*** Block opens ***
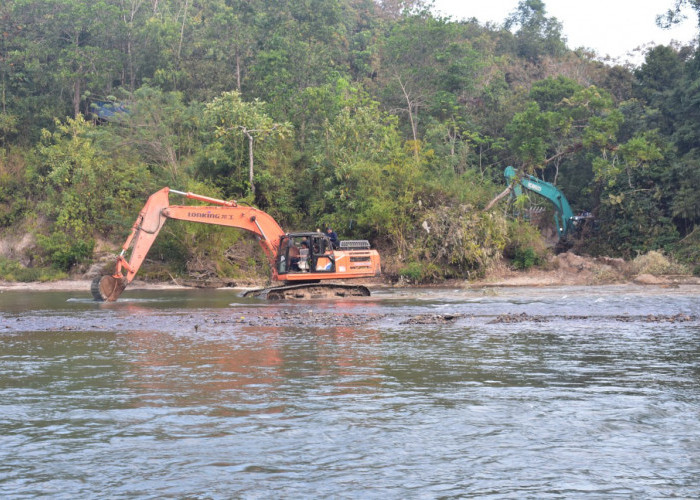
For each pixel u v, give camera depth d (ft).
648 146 145.38
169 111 164.45
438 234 129.18
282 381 32.99
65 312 71.15
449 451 21.77
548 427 24.49
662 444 22.40
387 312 68.95
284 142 159.12
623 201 157.17
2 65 194.29
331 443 22.65
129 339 48.67
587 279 123.24
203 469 20.16
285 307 77.15
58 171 150.00
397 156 140.36
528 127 148.15
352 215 140.26
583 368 36.17
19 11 209.87
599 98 145.79
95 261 141.59
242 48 207.00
*** Block closes ***
Everything from the line holding "203 469 20.16" through the last line of the entries should be retyped exactly, with no other lines.

* [Expected answer]
203 469 20.16
285 307 77.15
58 171 150.00
397 156 140.36
528 127 148.15
352 215 140.26
583 368 36.17
19 11 209.87
599 98 145.79
95 261 141.59
242 48 207.00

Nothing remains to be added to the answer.